Reagan was an eternal optimistic, and his optimism was contagious. His leadership style was about optimism. If people are confident a leader knows where he is going, they are more likely to follow him.

He proved he was right about the big things. Faced with editorial denunciations at home and massive demonstrations in Europe against his plan to put missiles there to offset a Soviet threat, Reagan went ahead and did it anyway. The Soviets could not keep pace with the buildup or Reagan’s proposed missile defense system (derided by critics as “Star Wars”). When those critics could not bring themselves to admit they were wrong, they unpersuasively claimed the Soviet Union fell under its own weight. More accurately, Reagan pushed it onto “the ash heap of history,” with the able assistance of British Prime Minister Margaret Thatcher and Pope John Paul II.

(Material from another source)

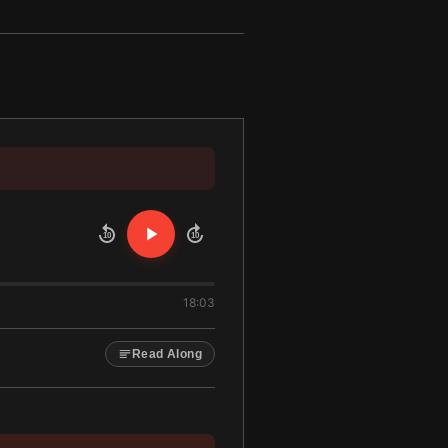
10
10
18:03
Read Along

Critics were apoplectic when he cut taxes. They complained about deficits that never seemed to bother them when they were driving up the deficit with profligate spending and ever-higher taxes. He cut them anyway and ignited two decades of prosperity, which continues today.

What Reagan did more than anything else — and it will be his lasting legacy — is replace despair with hope. Most people, even his detractors, felt a glow from being in his presence. He was the kindest, most gracious president I have met, and I have met them all since JFK. In his presence you felt he was interested in you and not himself. He was a good man.

Mistakes? He made a few, but then again, too few to mention. He was the right man in the right job at the right time. The world is different because Ronald Reagan came our way.

Following the assassination attempt in 1981, Reagan said he felt God had spared him for a purpose, and he intended to devote the rest of his life in dedication to his God and to that purpose.

He has now — as he noted in his eulogy for the Challenger astronauts who died in 1986, a quote from John Gillespie Magee — “slipped the surly bonds of earth … put out (his) hand and touched the face of God.”

Reagan used to say that America’s greatest days are ahead of it. Now it can be said, so are his.


Cal Thomas is a columnist for Tribune Media Services.